Lets start with the Garioch (as did I):

Glen Garioch 15 Year Old (Highland Single Malt) (1 Litre @ 43% ABV Distillery Bottling)

  • Colour - Rich mahogany amber colour with slight highlights in the amber-red range.  Does not appear to have colour added.

  • Body - Small tears (proof of proof as it were), legs form slowly and run slowly down the glass (much flavor to be had here)

  • Nose  - Nose has rich sherry, pralines or butter almonds.  Figs and honey, dried fruit and old grains. Heather and rich grassy-ness. Very rich nose, faint sulphur in the very background from the sherry casking, not unpleasant as it serves to sweeten the nose.

  • Palate - Sweet, sweet caramel and soft sherry notes dominate the palate.  Sweet and sour notes permeate. Gentle smoke in the very background, so subtle it could be missed. Balance is key, incredibly soft in the mouth. Grassy herbal-ness comes through at the end to round out the palate.

  • Finish - Mouth feel is like velvet. Rich and heavy, but dissipates quickly. Plate blooms quickly, develops fast and fades slightly, finish continues for quite some time, balanced with the gentle background smokiness. Sweet sherry and wildflowers in finish.

  • Empty Glass - Empty glass shows notes of cinnamon and citrus (sweet lemons). Wood notes come forward, mild oakiness with gentle char is apparent.

Isle of Scapa 14 Year Old (Orkney Isles) (750 Ml @ 40%ABV Distillery Bottling)

  • Colour - Medium gold to light amber in colour

  • Body - Tears are average size for an 80 proof bottling, legs form slowly and run down the glass (not looking too bad as Scapa is one of the lightest tasting Island whiskeys I've had from Scotland)

  • Nose  - Nose has floral vanilla (inclined to believe this is bourbon casked), and coffee notes mixed with gentle smoke and peat. Very gentle smoke. Furniture polish (still a good thing), and sweet apple blossoms. Floral notes and perfume mix with a heavy undercurrent of malty sweetness.

  • Palate - Sweetness blooms quickly with barley sugar taking the lead, smoke and oak take a second seat to the bloom of flavors; there is a lot going on in the glass.  The sweetness dies down and the malt comes through being held up by subtle wood smoke/peat.

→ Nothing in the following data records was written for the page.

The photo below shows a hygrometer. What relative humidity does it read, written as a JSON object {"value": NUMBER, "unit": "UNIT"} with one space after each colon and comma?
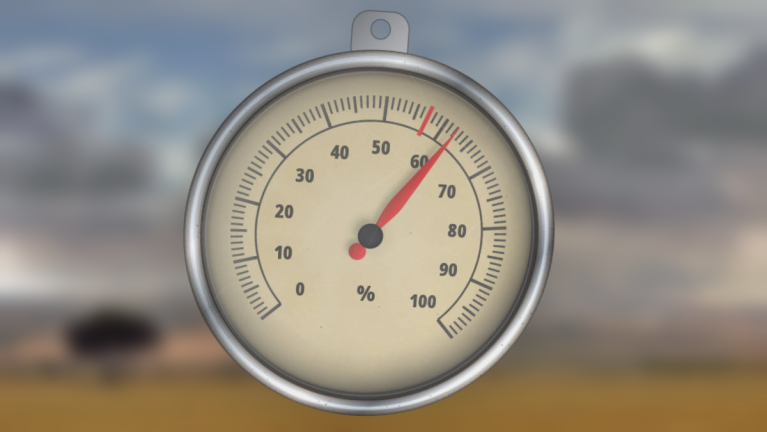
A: {"value": 62, "unit": "%"}
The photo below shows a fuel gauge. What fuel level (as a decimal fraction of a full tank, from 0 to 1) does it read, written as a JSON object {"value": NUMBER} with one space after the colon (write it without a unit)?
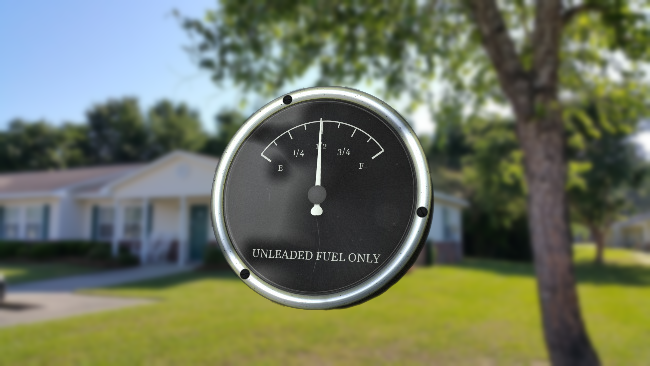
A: {"value": 0.5}
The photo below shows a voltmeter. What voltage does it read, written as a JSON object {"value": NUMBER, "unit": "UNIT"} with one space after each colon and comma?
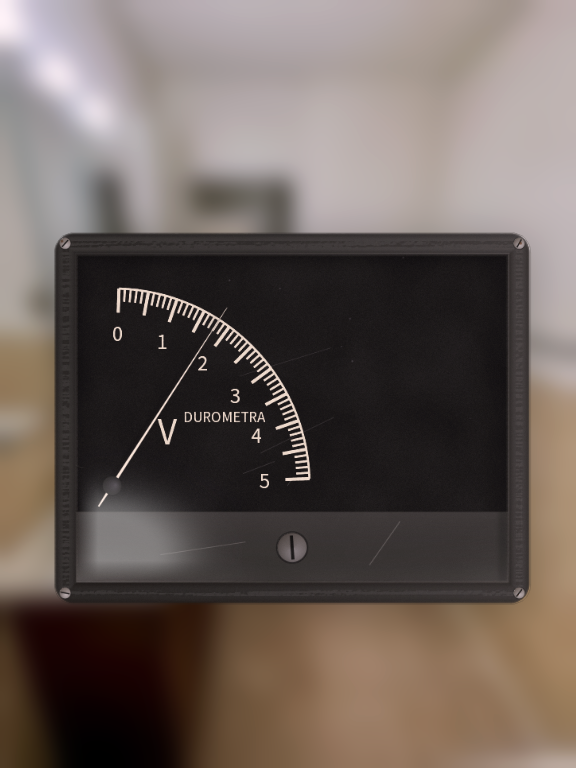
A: {"value": 1.8, "unit": "V"}
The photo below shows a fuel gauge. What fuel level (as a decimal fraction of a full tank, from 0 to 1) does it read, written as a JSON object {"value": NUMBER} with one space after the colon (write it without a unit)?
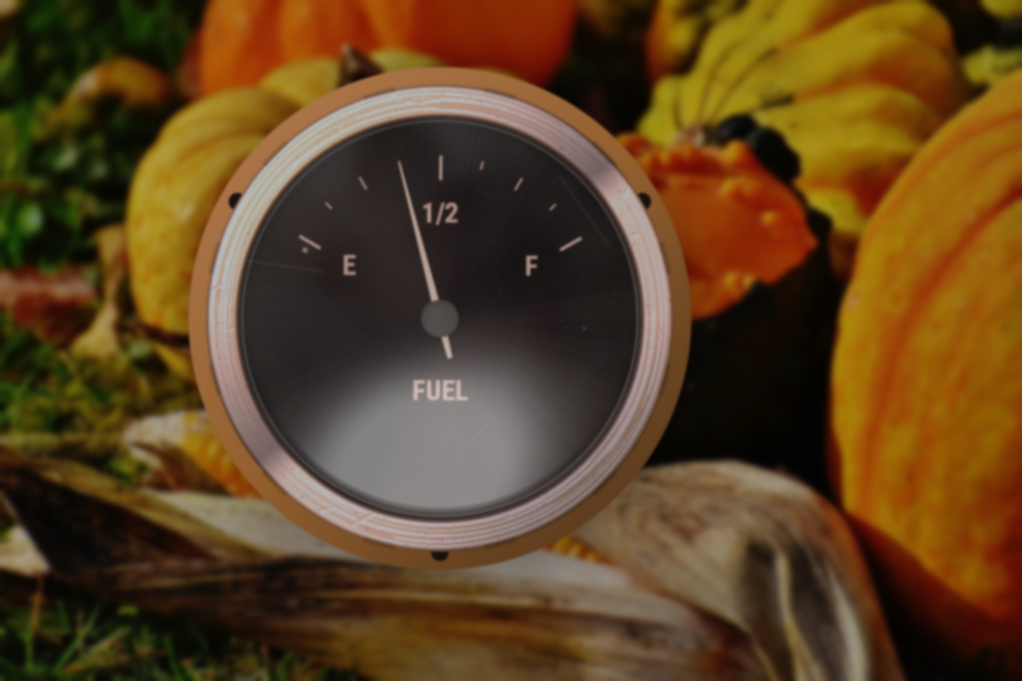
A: {"value": 0.375}
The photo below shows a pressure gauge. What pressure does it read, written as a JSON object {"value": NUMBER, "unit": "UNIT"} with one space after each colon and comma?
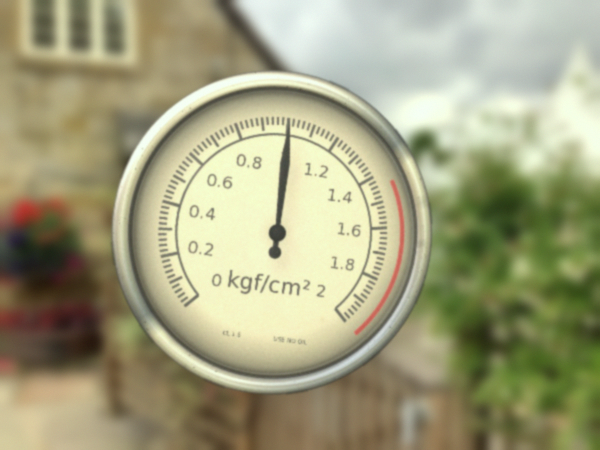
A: {"value": 1, "unit": "kg/cm²"}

  • Finish - Finish is medium and sweet; sweet notes permeate with nuts and cereals notes present. Smoke (very gentle) carries the finish with a gentle end. Gentle wood smoke notes almost amplify the finish to a higher level.

  • Empty Glass - Empty glass shows the vanilla notes (most likely bourbon casked) and oak smoke. Almost a butter note (like sweet cream) and slight hint of caramel.

Click here for a the picture to the left for a peek behind the bar, and to the right for a view of the what was missed in the first picture.

So two fantastic malts in a fantastic location.  I chose these two simply because they are not readily available at the LCBO and I myself have never tried either.  I would love a bottle of Glen Garioch myself now, but the Scapa I can take or leave.  There is a Scapa 16 year old from the LCBO that is available if you're interested (but trust me; it's not nearly as good as the 14...).  I would also like to apologize for the semi-lousy pictures; seems this is pretty good for a BlackBerry.